Бодлер, стр 31 (Савицкий) - страница 12

Время шло, и гнилая зима кончилась. Роман Изы выходил вторым тиражом, и она собиралась в Нью-Йорк - американцы купили книгу и затевали рекламную возню. Перед самым ее отъездом - стоял свежий распахнутый май - Даниэль позвонил: они устраивали обед. "Кстати, - сказал он, - новость не из веселых: вернулась Джой, у нее рак, ей дают месяц, не больше..." Они увиделись. Удивительно, но она не изменилась. Быть может, похудела. Но это была все та же Джой! Загорелая, улыбающаяся, веселая. Позже Валентин заметил, что она двигается медленнее, что ее зрачки увеличены, словно она принимает атропин, но первое впечатление было - Джой...

Не верилось, что она была больна. И лишь за обедом Валентин поверил. Она не могла есть то и это, она, правда, много пила вина, а за кофе, достав из сумки костяную табакерку, быстро занюхала понюшку белого порошка... На кухне он вышел вместе с хозяйкой - Иза заплакала.

В кабинете профессора Бразье Валентин бесчисленное количество раз сосредоточивался на том, что его мучило. Это было слепое тактильное ощущение. Визуальный образ, фиксация на мертвой собаке, был лишь добавлением. В тот жаркий солнечный день, в момент безрассудной счастливой любви, раскинутые ноги собаки и нежные ложесна женщины поменялись для него местами. Он вбивал себя с убывающей силой в это мертвое, гноящееся нутро; он делал это ни с кем-нибудь, а с самой смертью.

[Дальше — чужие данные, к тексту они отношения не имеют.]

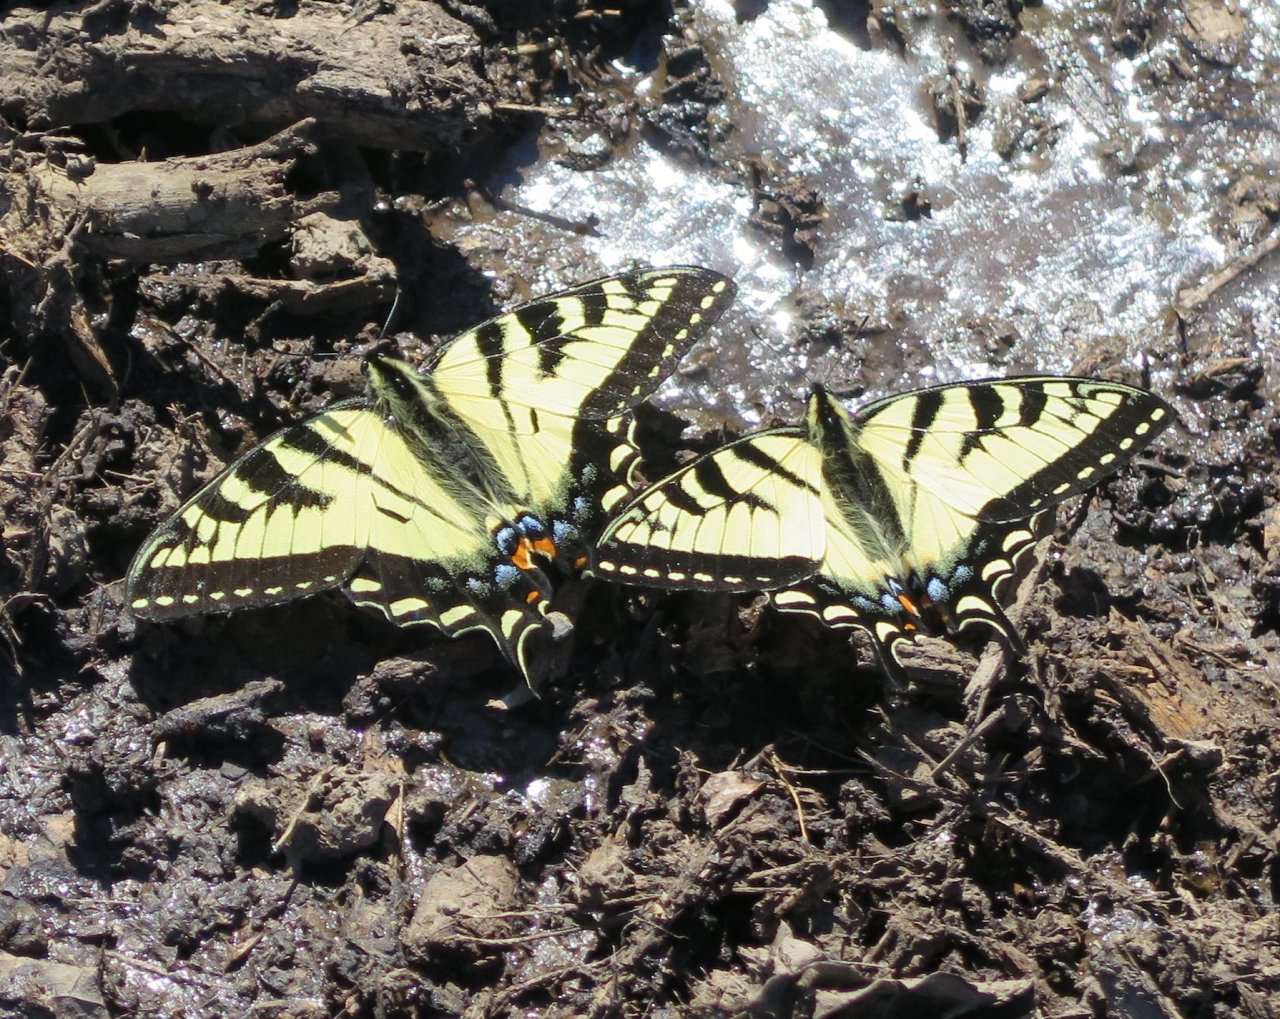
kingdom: Animalia
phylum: Arthropoda
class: Insecta
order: Lepidoptera
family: Papilionidae
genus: Pterourus
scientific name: Pterourus canadensis
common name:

Теперь, через год, в Париже, на своей неудачливой постели, он был опять с той женщиной. Ее кожа все так же пахла солнцем, так же коротко были пострижены соломенные волосы, ее глаза были закрыты, и из-под лучей ее сморщенного глаза катилась слеза. Она была все та же, но в ней жила смерть. Не абстрактная, не спящая, которая живет в каждом человеке, а проснувшаяся, голодная, уверенная в себе. Джой была тиха и - не знай он ее ранее,- он бы сказал, безучастна. Лишь пот ее имел теперь какой-то новый запах.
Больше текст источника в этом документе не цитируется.